Mar, 2021 - By WMR
On February 23, 2021, Mukesh Ambani-owned Reliance Industries Limited (RIL) announced their plan to withdraw their stakes from Reliance Oil-to-Gas (O2C) Limited and launch a separate unit for petro-chemical and oil refinery business.
Reliance Industries Limited (RIL) has announced to take out its O2C business unit, which holds the petrochemical and oil refinery assets of the company. While the company still awaits the approvals from its shareholders, income tax department, NCLT, and the regulatory authorities to demerge the O2C from the parent company. The Indian conglomerate has filed for re-organization to the National Company Law Tribunal (NCLT) present in Mumbai and Ahmedabad for the approval to begin its operations. The company plans to shift all of its petrochemical and refining assets to the newly independent unit, O2C business. The oil refinery and petro-chemical unit of RIL is a shared subsidiary with the Bharat Petroleum (BP) with the stakes ratio of 51:49 to be equally distributed among them. The RIL will be transferring the O2C assets comprising of 12 manufacturing plants, into a wholly owned subsidiary with a debt of US$ 25 billion from the parent company itself. As a listed company, RIL revealed that it cannot distribute the shares with dissimilar rights among the investors.

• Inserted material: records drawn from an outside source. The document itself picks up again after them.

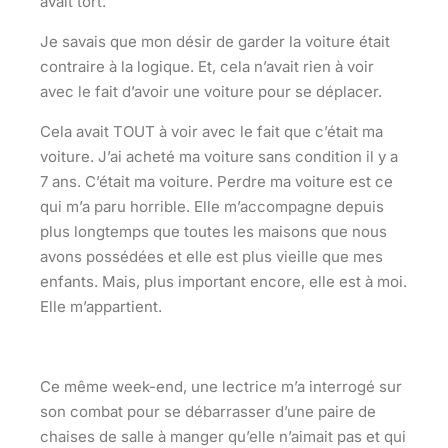
avait tort.
Je savais que mon désir de garder la voiture était
contraire à la logique. Et, cela n’avait rien à voir
avec le fait d’avoir une voiture pour se déplacer.
Cela avait TOUT à voir avec le fait que c’était ma
voiture. J’ai acheté ma voiture sans condition il y a
7 ans. C’était ma voiture. Perdre ma voiture est ce
qui m’a paru horrible. Elle m’accompagne depuis
plus longtemps que toutes les maisons que nous
avons possédées et elle est plus vieille que mes
enfants. Mais, plus important encore, elle est à moi.
Elle m’appartient.
Ce même week-end, une lectrice m’a interrogé sur
son combat pour se débarrasser d’une paire de
chaises de salle à manger qu’elle n’aimait pas et qui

Since last year, the Reliance Industries Limited has been in talks with Saudi Aramco for the acquisition of stakes in O2C assets. In August 2019, the Saudi Arabian oil company had proposed a valuation of US$ 75 billion for 20% stakes in the O2C unit of RIL. This decision of separating the O2C unit is to grab the same deal with the Saudi Aramco. The government of Saudi Arabia is expected to invest in sustainable energy resources. The global shift to renewable energy and the rising demand for electric-driven vehicles are the possible factors that had led the RIL to create a separate unit of O2C business.